Pongamos que hablo de Valladolid o cuando el destino soñado era un viaje al interior de España y al de tus emociones

Alojarse y alejarse del mundanal ruido en el monasterio cisterciense del siglo XII mejor conservado de Europa, por obra y gracia de Castilla Termal, nos invita a interiorizar que 'cualquier tiempo pasado fue mejor' o, al menos, más auténtico

Foto: El Monasterio de Santa María de Valbuena deslumbra más que nunca gracias a Castilla Termal. (Cortesía)
El Monasterio de Santa María de Valbuena deslumbra más que nunca gracias a Castilla Termal. (Cortesía)

Playas paradisíacas de aguas cristalinas perfectas para el postureo (recordando relajar el abdomen después del selfie, que más de uno se queda sin aliento); deportes de aventura trepidante para los que muchas veces no estamos a la altura (ni ganas); florituras gastronómicas presuntamente 'típicas' que en realidad son un invento turístico… ¡El posar se va a acabar!

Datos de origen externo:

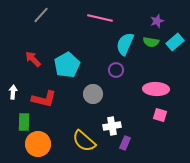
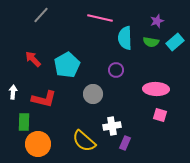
cyan semicircle: moved 6 px up; rotated 25 degrees counterclockwise
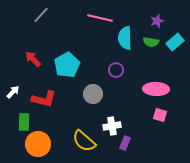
white arrow: rotated 40 degrees clockwise
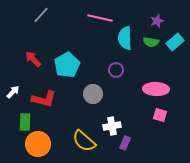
green rectangle: moved 1 px right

No queremos decir que los destinos remotos de sol y playa o las islas vírgenes del otro lado del mundo no merezcan una visita (¡Dios nos libre!), pero la nueva tendencia nos traslada al interior (geográfico y espiritual), a enclaves históricos construidos con piedras centenarias que son Patrimonio, al recogimiento y la vida contemplativa. El hábito no hace al monje, pero por algo se empieza.

Imaginemos que estamos en el corazón de la Ribera del Duero, en la provincia de Valladolid, y que podemos dormir en el monasterio cisterciense del siglo XII mejor conservado de Europa. Ubiquemos nuestros pasos en los pasillos que rodean un maravilloso claustro, entre románico y gótico; en la austeridad del refectorio, comedor en el que escuchaban lecturas sagradas los monjes de la época; o en la belleza arquitectónica de los arcos de medio punto sobre ménsulas de la sala orientada al este para recibir los primeros rayos de sol.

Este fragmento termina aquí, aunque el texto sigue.